**Выбранный отрывок**
******

Шрифт:
Интервал:
Закладка:
Итак, Лиля снимала комнату на Петровке. «Живу я сейчас на Петровке, 19, кв. 13. Пиши мне по этому адресу» [380] , – сообщает Еликонида Ефимовна сестре. Там Мандельштам также бывал, и так как, по нашему мнению, важно и ценно буквально все, имеющее отношение к поэту, приведем зафиксированное Поповой высказывание Мандельштама, связанное с этим адресом. «Это была не постель, а целая поэма экстаза, – вспоминает Е. Попова. – Это был самый любимый предмет Нины Андреевны, нашей квартирной хозяйки. Это была французская постель, белая, вся в венках из лепных роз, оснащенная амурами в стиле Людовика Каторз. В медальонах из женских грезовских головок, покрытое белым шелковым одеялом с кружевами, – это ложе сделалось надолго предметом нашей фантазии.
Вся комната была в зеркалах… <…>
Это большое количество зеркал, отражающих роскошную постель, привело к формуле – угол падения равен углу отражения.
Однажды, когда Мандельштам, задумавшись, обозревал эту роскошную кожаную площадь, немногим меньшую моей комнаты на Новом шоссе, родилось еще одно определение – поле битвы» [381] .
Очень вероятно, что именно об этой комнате упоминает в своих воспоминаниях о поэте воронежский друг Мандельштамов Наталья Евгеньевна Штемпель, неточно называя адрес: «Кажется, в Столешниковом переулке». Н. Штемпель преподавала русский язык и литературу в Воронежском авиатехникуме. Во время зимних каникул она гостила у Мандельштамов в Калинине (где поэт с женой поселились во второй половине ноября 1937 года). Приехав с Натальей Штемпель из Калинина на один день в Москву, Мандельштам повел ее к Яхонтову.
«Он снимал меблированную комнату на втором этаже в старинном красивом особняке в центре Москвы… – пишет Н. Штемпель. – Когда мы вошли, Владимир Николаевич стоял между двух больших зеркал, на нем был голубой джемпер, который так шел к его золотым волосам, светло-серые брюки и лакированные черные туфли. Очевидно, он репетировал. Яхонтов кинулся к Осипу Эмильевичу, не дав ему раздеться, обхватил его и начал с ним кружиться. Так смешно было на них смотреть. Один изящный, элегантный, а другой в нелепой, с чужого плеча меховой куртке мехом наружу, высокой шапке и галошах.
Комната, очень светлая, была обставлена старинной красивой мебелью, но в то же время не было ощущения обжитости, и она, конечно, не отражала индивидуальности своего хозяина. На маленьком столике стоял какой-то комнатный цветок почти без листьев. Он, очевидно, изображал елку, потому что был обвешан бумажными лентами и игрушками. По комнате летали два попугая: голубой и зеленый. Клетки не было, и они сидели, где им хотелось.

******

**Блок данных**
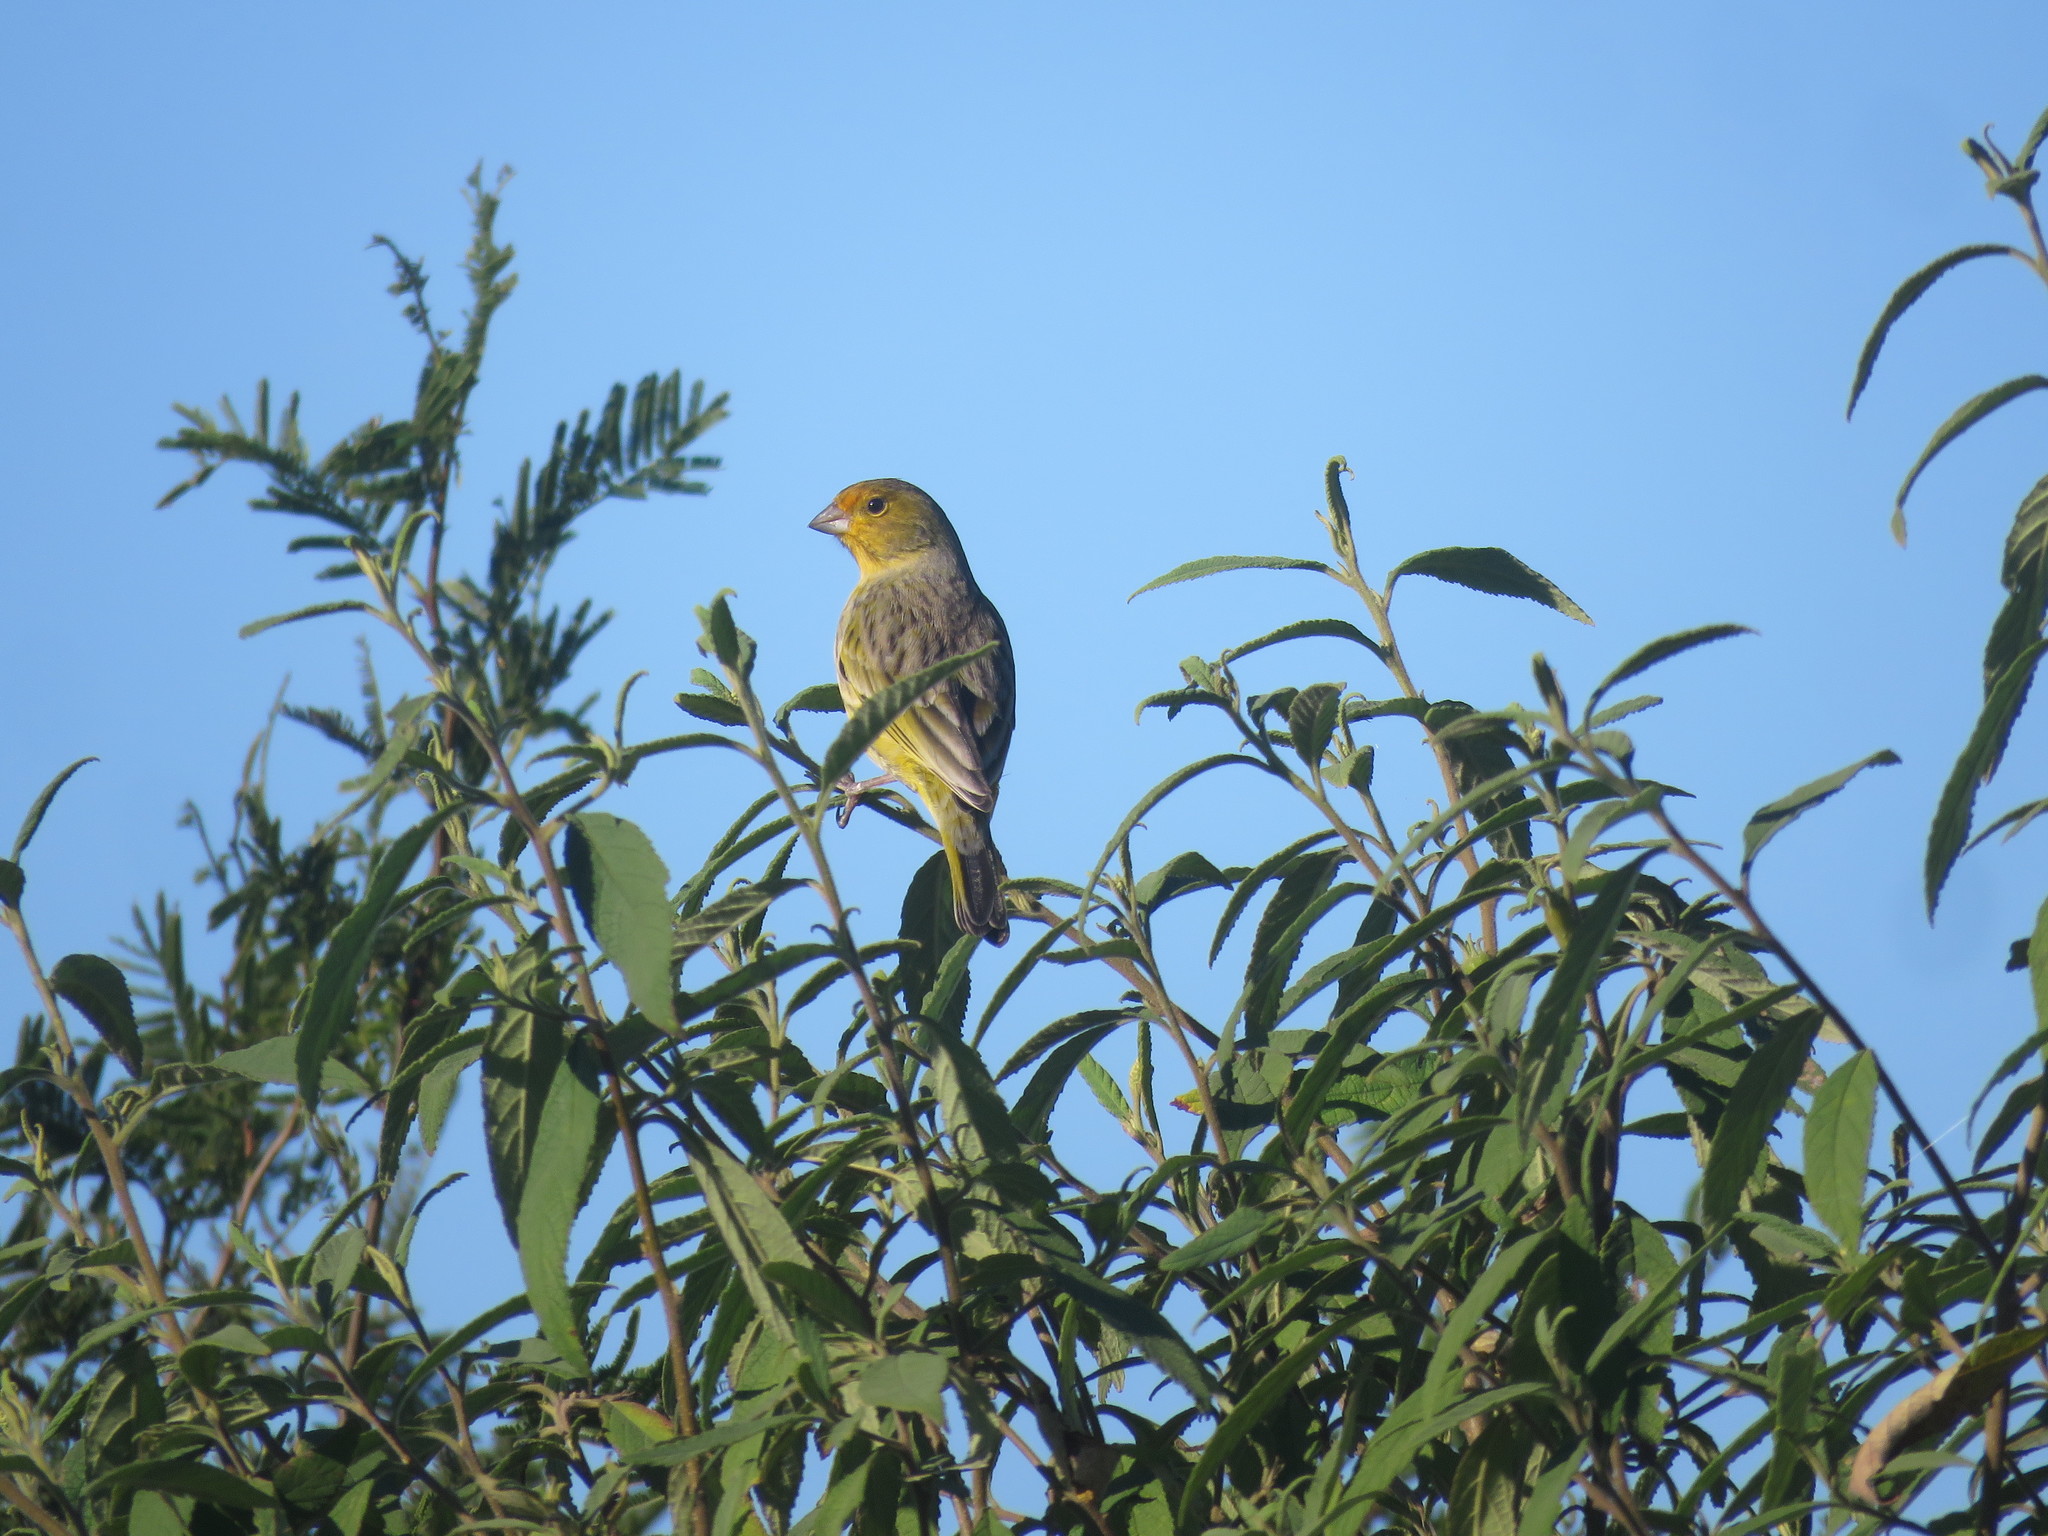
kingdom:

******

**Обязательное задание**
Выведите без изменений участок отрывка о Мандельштаме от слов «Очень вероятно, что» до слов «ее к Яхонтову.» включительно.

**Ответ**
Очень вероятно, что именно об этой комнате упоминает в своих воспоминаниях о поэте воронежский друг Мандельштамов Наталья Евгеньевна Штемпель, неточно называя адрес: «Кажется, в Столешниковом переулке». Н. Штемпель преподавала русский язык и литературу в Воронежском авиатехникуме. Во время зимних каникул она гостила у Мандельштамов в Калинине (где поэт с женой поселились во второй половине ноября 1937 года). Приехав с Натальей Штемпель из Калинина на один день в Москву, Мандельштам повел ее к Яхонтову.